This is one of my favorite photos of her. She is about nine. She told me that she didn't really need those glasses she is wearing, but that she liked the way glasses looked, and besides, no one in her class had glasses. So she faked her eye exam, and got herself some glasses. They made her feel special, until another kid in her class got them, too. So she stopped wearing them. That story has always made me laugh, and explained a lot about my own kids.
She was orphaned very young, and grew up on her grandparent's farm. It wasn't an easy life, and I think she was often lonely, but it gave her a life-long love of the outdoors, and an incredible work ethic. (She also had a soft spot for dogs.)

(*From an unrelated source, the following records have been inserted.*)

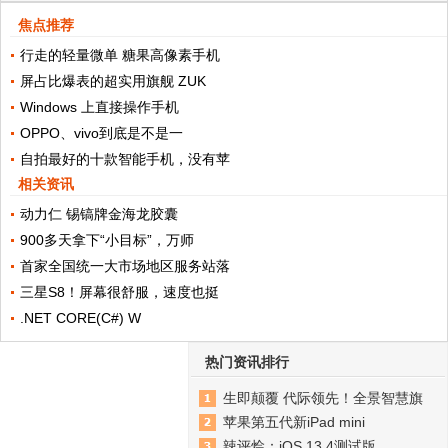
焦点推荐
行走的轻量微单 糖果高像素手机
屏占比爆表的超实用旗舰 ZUK
Windows 上直接操作手机
OPPO、vivo到底是不是一
自拍最好的十款智能手机，没有苹
相关资讯
动力仁 锡镐牌金海龙胶囊
900多天拿下“小目标”，万师
首家全国统一大市场地区服务站落
三星S8！屏幕很舒服，速度也挺
.NET CORE(C#) W
热门资讯排行
生即颠覆 代际领先！全景智慧旗
苹果第五代新iPad mini
辣评烩：iOS 13.4测试版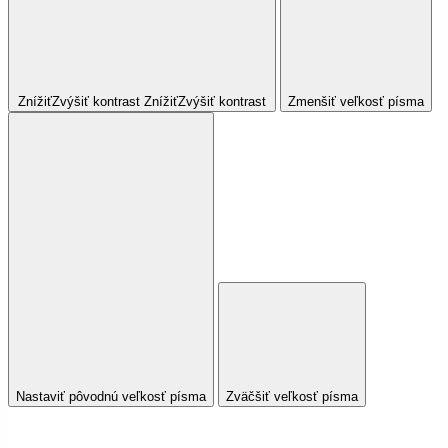
Znížiť
Zvýšiť
kontrast
Znížiť
Zvýšiť
kontrast
Zmenšiť veľkosť písma
Nastaviť pôvodnú veľkosť písma
Zväčšiť veľkosť písma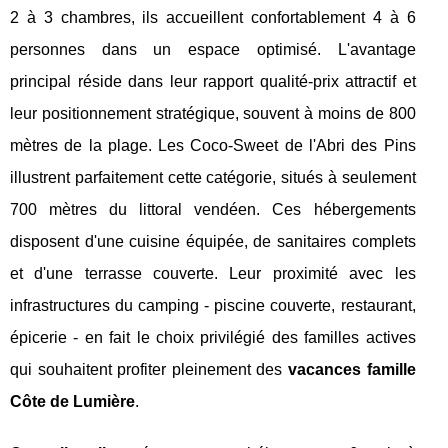
2 à 3 chambres, ils accueillent confortablement 4 à 6
personnes dans un espace optimisé. L'avantage
principal réside dans leur rapport qualité-prix attractif et
leur positionnement stratégique, souvent à moins de 800
mètres de la plage. Les Coco-Sweet de l'Abri des Pins
illustrent parfaitement cette catégorie, situés à seulement
700 mètres du littoral vendéen. Ces hébergements
disposent d'une cuisine équipée, de sanitaires complets
et d'une terrasse couverte. Leur proximité avec les
infrastructures du camping - piscine couverte, restaurant,
épicerie - en fait le choix privilégié des familles actives
qui souhaitent profiter pleinement des
vacances famille
Côte de Lumière
.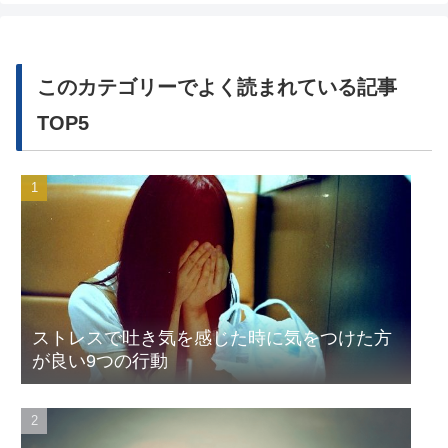
このカテゴリーでよく読まれている記事
TOP5
ストレスで吐き気を感じた時に気をつけた方
が良い9つの行動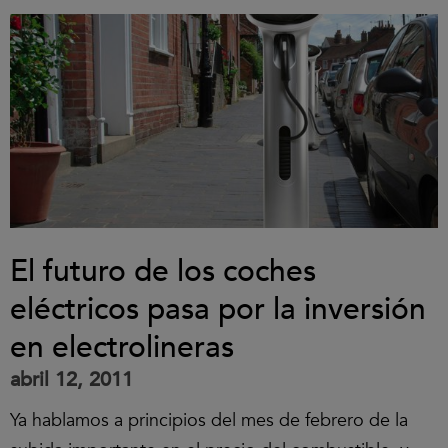
El futuro de los coches
eléctricos pasa por la inversión
en electrolineras
abril 12, 2011
Ya hablamos a principios del mes de febrero de la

She was a teacher. She taught sixth grade for many years. She loved those kids, the age they were; the fact that they were on the cusp of adulthood, but were still kids. She was a hard teacher, and very old school. But I remember her students from years past coming to our door and ringing the doorbell, just to say hi to her, so she must have been the right kind of tough. She coached baseball and ruled the playground with an iron fist (and a whistle) when she was on duty. Never mess with a farm girl.
Although she missed getting to see everyone this Christmas, it was a pretty good showing and we were happy to have this last time together.
Most of all, to us, Betty Lou was a loving mom and grandma. We'll miss her stirring things up, and calling us each to task. No one got past her. We knew it, and just got in line. It was her way of letting us know she loved us, and that she was keeping a watchful eye on us all.
Saying good-bye is tough. I'm hoping for some of her farm-girl strength and Texas grit to help me in the coming weeks. I know she'd want that for me.